Recollections of footsteps behind me, of being thrown to the ground, of metal objects very nearly piercing the skin on my wrists. My screaming and begging. Someone sitting on top of me or banging my head violently against a car door. The forceful removal of my clothes and being thrown virtually naked onto a prison cell bed. Spending a night alone in a cell with the bright lights never turned off while watched on cameras. Screaming and crying the whole night until falling asleep from exhaustion. The assessment the next morning by a team of Dutch psychologists that I was doing fine and could easily spend another few days in the cell like that. Hours of uncertainty, of being let out to air. Watching the sky through the metal grid above the airing grounds and hearing cars and other noises. Having police officers force one back into the cell while feeling only terror. Being released at long last and knowing that you'll never be the same person again.

The next months I would spend recovering from my ordeal. Physically at least. From the nerve damage in my right wrist to the bruised bone of my right knee and the many scrapes and bruises I had suffered from the brutal treatment. The charges against me gradually got dropped one by one, as I had done nothing wrong. All of my actions before the arrest were due to the years of psychological abuse by Dutch physicians, something even the judge presiding over my case found hard to deny. Thus things got slowly smoothed over as my scars and bruises faded. Yet the psychological trauma never faded.
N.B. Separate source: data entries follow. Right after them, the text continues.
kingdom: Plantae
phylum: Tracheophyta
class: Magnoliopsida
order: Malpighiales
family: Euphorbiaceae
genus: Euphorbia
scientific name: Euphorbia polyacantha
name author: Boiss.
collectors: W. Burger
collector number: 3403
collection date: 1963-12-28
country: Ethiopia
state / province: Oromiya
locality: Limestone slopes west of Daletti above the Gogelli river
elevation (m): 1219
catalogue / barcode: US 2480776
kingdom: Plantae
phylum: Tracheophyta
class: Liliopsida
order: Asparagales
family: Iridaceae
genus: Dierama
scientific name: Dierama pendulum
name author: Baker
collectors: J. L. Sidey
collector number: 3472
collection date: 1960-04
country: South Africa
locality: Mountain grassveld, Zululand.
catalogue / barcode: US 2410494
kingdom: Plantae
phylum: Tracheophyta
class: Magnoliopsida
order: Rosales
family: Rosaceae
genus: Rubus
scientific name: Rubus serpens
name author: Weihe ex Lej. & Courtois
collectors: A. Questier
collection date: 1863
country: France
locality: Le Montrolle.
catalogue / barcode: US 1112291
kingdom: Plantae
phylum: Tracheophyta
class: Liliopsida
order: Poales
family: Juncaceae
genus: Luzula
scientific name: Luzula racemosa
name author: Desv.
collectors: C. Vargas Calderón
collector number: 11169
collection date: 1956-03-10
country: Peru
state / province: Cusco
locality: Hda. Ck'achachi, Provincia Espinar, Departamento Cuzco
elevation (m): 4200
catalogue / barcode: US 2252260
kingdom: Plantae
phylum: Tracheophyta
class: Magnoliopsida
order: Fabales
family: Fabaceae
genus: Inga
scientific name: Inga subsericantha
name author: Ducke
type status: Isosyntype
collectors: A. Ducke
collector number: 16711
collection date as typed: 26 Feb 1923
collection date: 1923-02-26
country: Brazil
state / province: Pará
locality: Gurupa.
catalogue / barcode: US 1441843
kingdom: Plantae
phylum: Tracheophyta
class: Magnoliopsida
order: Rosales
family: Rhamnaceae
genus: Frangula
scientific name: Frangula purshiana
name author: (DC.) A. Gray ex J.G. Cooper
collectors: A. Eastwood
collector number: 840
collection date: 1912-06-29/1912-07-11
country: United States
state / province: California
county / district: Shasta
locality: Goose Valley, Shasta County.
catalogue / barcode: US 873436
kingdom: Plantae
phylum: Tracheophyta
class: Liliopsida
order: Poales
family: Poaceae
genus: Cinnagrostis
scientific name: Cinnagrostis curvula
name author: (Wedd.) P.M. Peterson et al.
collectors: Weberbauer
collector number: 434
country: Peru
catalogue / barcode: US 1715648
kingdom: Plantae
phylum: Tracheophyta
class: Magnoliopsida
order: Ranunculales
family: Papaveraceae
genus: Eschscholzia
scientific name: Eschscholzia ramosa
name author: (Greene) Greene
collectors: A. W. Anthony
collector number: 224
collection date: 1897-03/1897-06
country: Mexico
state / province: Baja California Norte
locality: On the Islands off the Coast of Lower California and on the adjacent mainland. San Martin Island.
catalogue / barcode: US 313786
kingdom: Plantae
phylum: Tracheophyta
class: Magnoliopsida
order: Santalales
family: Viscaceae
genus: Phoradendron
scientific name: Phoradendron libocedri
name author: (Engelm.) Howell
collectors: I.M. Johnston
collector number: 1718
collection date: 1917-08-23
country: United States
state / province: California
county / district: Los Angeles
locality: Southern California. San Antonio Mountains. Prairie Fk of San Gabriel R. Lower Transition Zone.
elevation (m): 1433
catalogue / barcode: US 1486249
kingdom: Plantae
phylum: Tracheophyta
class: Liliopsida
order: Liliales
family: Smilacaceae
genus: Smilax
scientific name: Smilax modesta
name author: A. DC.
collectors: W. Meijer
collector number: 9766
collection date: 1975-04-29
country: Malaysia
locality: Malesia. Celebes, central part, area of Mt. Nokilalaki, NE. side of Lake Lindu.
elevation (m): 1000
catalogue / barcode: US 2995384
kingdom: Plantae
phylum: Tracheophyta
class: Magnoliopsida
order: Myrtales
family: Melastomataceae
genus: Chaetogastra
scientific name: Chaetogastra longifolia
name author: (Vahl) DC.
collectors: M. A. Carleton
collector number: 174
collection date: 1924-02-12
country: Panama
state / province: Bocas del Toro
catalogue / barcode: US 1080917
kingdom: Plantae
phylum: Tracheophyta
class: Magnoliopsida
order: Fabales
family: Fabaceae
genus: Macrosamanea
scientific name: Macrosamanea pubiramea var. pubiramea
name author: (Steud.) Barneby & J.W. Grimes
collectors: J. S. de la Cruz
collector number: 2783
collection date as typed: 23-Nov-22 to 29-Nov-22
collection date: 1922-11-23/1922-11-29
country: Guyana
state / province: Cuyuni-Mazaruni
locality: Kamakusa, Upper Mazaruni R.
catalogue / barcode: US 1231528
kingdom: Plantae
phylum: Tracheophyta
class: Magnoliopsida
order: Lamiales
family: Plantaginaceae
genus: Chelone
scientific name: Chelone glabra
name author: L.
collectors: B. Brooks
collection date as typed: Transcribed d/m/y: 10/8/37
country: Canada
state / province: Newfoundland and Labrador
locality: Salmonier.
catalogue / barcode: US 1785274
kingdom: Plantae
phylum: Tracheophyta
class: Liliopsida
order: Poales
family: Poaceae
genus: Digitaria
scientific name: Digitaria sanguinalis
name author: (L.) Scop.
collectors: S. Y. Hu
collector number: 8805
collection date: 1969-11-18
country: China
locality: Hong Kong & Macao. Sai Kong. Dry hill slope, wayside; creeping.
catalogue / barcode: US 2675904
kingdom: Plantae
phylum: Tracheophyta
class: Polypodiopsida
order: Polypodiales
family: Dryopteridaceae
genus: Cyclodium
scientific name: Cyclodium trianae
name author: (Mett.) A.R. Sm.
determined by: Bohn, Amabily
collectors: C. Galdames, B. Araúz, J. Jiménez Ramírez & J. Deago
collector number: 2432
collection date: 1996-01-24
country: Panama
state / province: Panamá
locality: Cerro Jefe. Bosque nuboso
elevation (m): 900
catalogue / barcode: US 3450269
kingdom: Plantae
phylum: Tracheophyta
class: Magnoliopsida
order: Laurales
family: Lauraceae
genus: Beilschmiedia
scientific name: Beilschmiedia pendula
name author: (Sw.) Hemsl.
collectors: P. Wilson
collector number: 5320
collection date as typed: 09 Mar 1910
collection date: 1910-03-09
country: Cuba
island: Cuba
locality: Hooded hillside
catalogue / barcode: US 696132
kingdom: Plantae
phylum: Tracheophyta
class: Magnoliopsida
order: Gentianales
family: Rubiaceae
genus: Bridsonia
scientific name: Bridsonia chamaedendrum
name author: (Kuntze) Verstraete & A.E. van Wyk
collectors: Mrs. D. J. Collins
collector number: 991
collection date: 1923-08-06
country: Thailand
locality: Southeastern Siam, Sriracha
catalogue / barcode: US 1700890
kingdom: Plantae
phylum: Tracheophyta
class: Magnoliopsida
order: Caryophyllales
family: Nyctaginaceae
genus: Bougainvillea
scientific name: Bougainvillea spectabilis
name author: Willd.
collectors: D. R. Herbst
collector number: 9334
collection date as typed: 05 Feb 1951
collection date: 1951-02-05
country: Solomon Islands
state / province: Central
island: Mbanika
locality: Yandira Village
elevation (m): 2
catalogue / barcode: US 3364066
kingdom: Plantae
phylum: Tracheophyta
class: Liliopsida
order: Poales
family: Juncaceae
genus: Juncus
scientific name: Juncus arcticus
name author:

I think that my recent advances in Germany in getting the medical treatment I need are partially responsible for triggering these memories, as it's all related. I have one surgery appointment in over two months already and am working on two other appointments for a second opinion on the surgery. It's all going so smoothly, it's amazing. Here in Germany no physician calls me crazy, or pretends that I'm just a silly transgender person with delusions. Both my GP and gynaecologist have expressed how interesting they find my case and how they enjoy dealing with something new. Yet even through these positive experiences the traumas can and will get triggered, for the simple reason that it's all linked.

Earlier today I figured that maybe I shouldn't be writing this post. That writing about my traumatic experience with the Dutch police would be a bad idea. Maybe it isn't a good idea. I already found out a few paragraphs ago that I can not write about it without beginning to cry. Maybe it's a good idea, as it gives the pain a way out. I do know that this is the point where I need to actively find help for my PTSD, as it's far too much for a single individual to deal with. I also expect the flashbacks to get worse over the coming months in the run-up to the surgery and with the second opinions.

Finally I hope to not have to visit the Netherlands this year any more. I would like to forget for a while that such a country exists and with it maybe reduce the impact of the traumatic experiences I suffered there.